# Assignment
Copy the stretch from the line containing "After each image, state" through the line containing "0.006101, 0.088934, 1.599168]]", changing "origin top-left" to "origin at the upper-left corner" and keeping the rest unchanged. Omit the pictures.

# Data
------
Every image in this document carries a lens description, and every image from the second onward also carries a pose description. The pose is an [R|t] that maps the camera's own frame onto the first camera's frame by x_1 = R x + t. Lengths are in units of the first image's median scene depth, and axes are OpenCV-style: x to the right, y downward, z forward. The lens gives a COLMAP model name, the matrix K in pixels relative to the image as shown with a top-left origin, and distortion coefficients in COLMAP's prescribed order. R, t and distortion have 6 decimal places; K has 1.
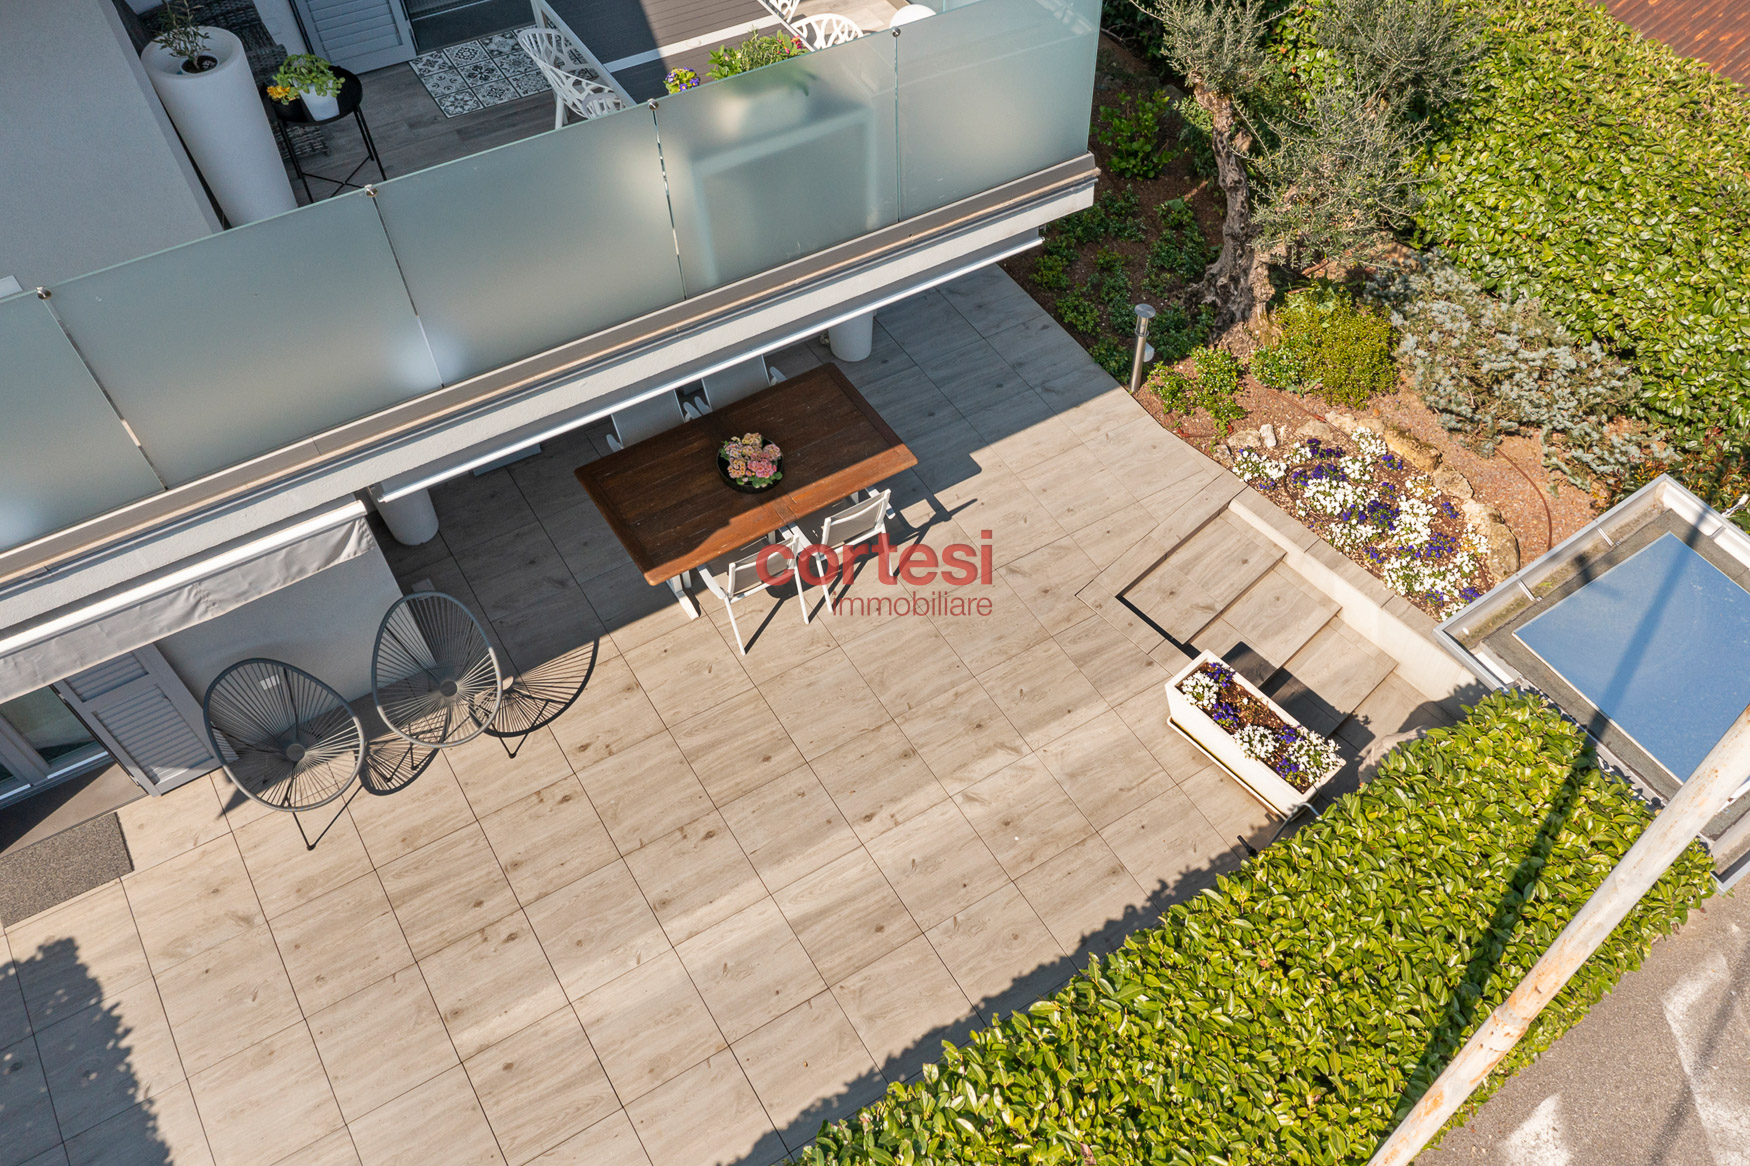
------
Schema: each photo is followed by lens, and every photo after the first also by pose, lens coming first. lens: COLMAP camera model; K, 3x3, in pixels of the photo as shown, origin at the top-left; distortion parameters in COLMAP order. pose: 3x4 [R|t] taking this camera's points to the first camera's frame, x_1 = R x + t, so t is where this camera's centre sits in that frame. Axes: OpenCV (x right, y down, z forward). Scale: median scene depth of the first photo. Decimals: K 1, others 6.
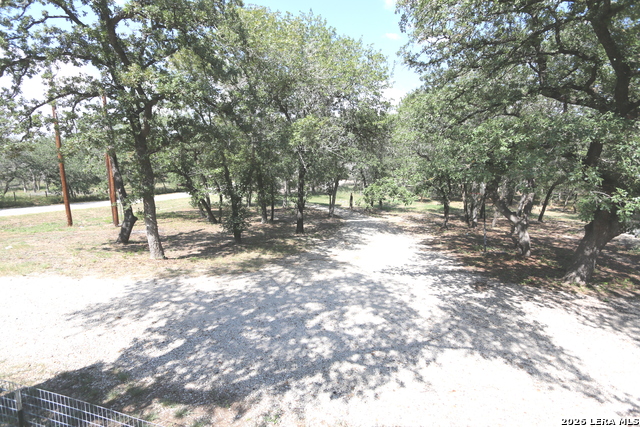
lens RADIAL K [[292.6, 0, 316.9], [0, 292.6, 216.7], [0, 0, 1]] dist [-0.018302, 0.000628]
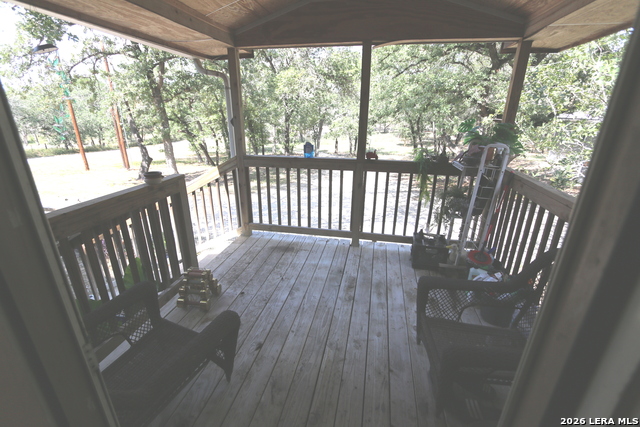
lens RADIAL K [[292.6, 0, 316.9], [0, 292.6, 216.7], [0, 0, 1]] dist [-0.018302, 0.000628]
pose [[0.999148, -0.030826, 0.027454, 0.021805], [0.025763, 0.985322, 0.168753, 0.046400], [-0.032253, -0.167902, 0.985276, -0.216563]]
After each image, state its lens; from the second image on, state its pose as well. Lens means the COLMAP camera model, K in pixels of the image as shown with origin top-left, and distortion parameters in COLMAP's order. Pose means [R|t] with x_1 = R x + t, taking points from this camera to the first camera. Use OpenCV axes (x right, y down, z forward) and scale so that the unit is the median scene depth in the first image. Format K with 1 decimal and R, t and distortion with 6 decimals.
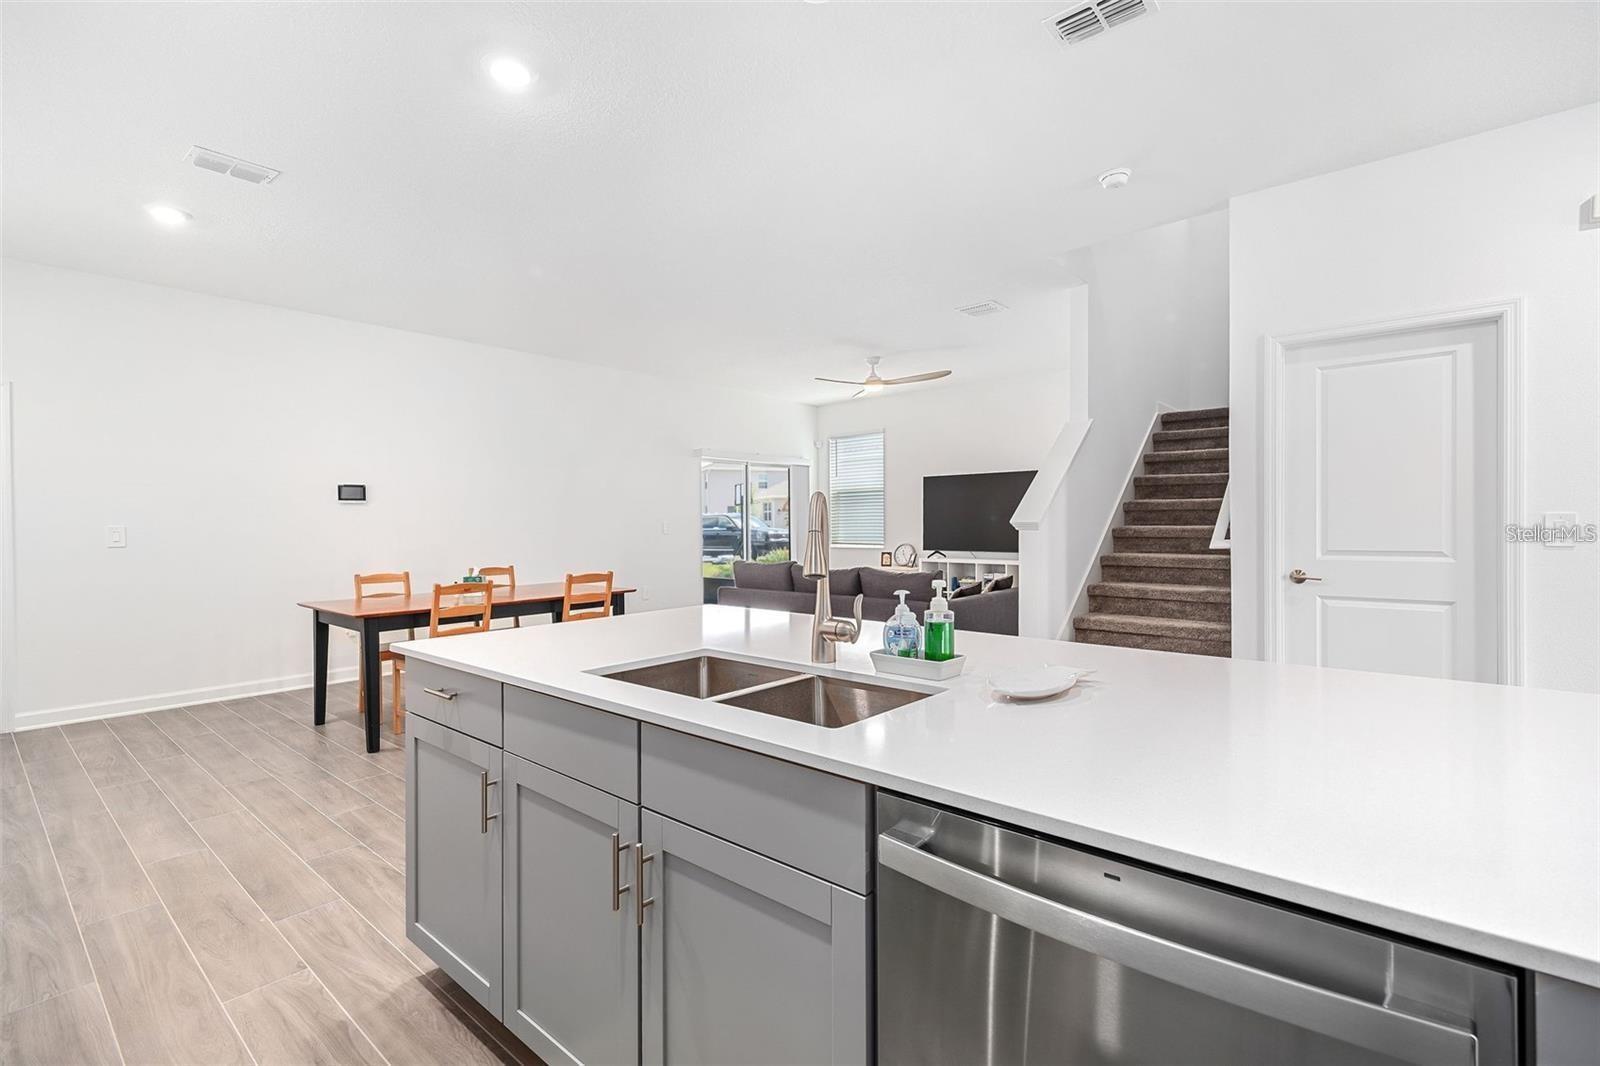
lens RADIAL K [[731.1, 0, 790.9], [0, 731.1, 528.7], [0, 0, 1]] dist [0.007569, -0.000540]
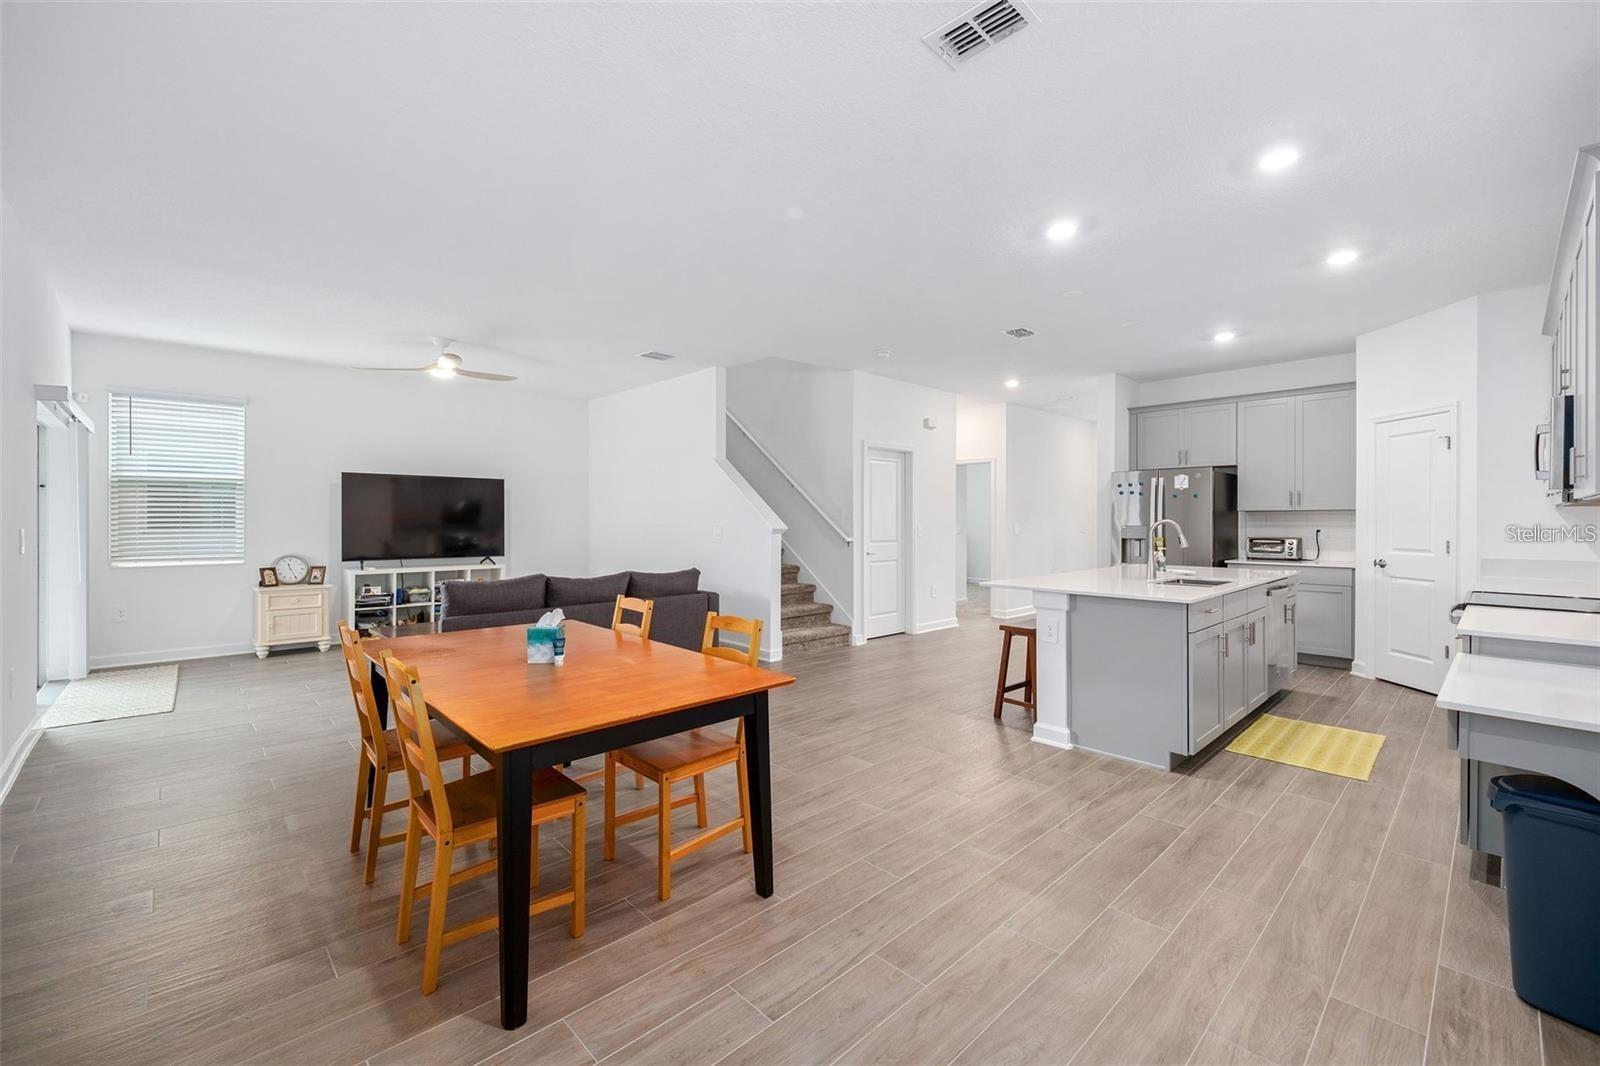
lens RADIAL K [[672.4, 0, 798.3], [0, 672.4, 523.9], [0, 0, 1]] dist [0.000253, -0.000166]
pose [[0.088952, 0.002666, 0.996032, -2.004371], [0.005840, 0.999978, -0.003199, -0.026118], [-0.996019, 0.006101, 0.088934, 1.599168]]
------
# Problem solution
After each image, state its lens; from the second image on, state its pose as well. Lens means the COLMAP camera model, K in pixels of the image as shown with origin at the upper-left corner, and distortion parameters in COLMAP's order. Pose means [R|t] with x_1 = R x + t, taking points from this camera to the first camera. Use OpenCV axes (x right, y down, z forward) and scale so that the unit is the median scene depth in the first image. Format K with 1 decimal and R, t and distortion with 6 decimals.
lens RADIAL K [[731.1, 0, 790.9], [0, 731.1, 528.7], [0, 0, 1]] dist [0.007569, -0.000540]
lens RADIAL K [[672.4, 0, 798.3], [0, 672.4, 523.9], [0, 0, 1]] dist [0.000253, -0.000166]
pose [[0.088952, 0.002666, 0.996032, -2.004371], [0.005840, 0.999978, -0.003199, -0.026118], [-0.996019, 0.006101, 0.088934, 1.599168]]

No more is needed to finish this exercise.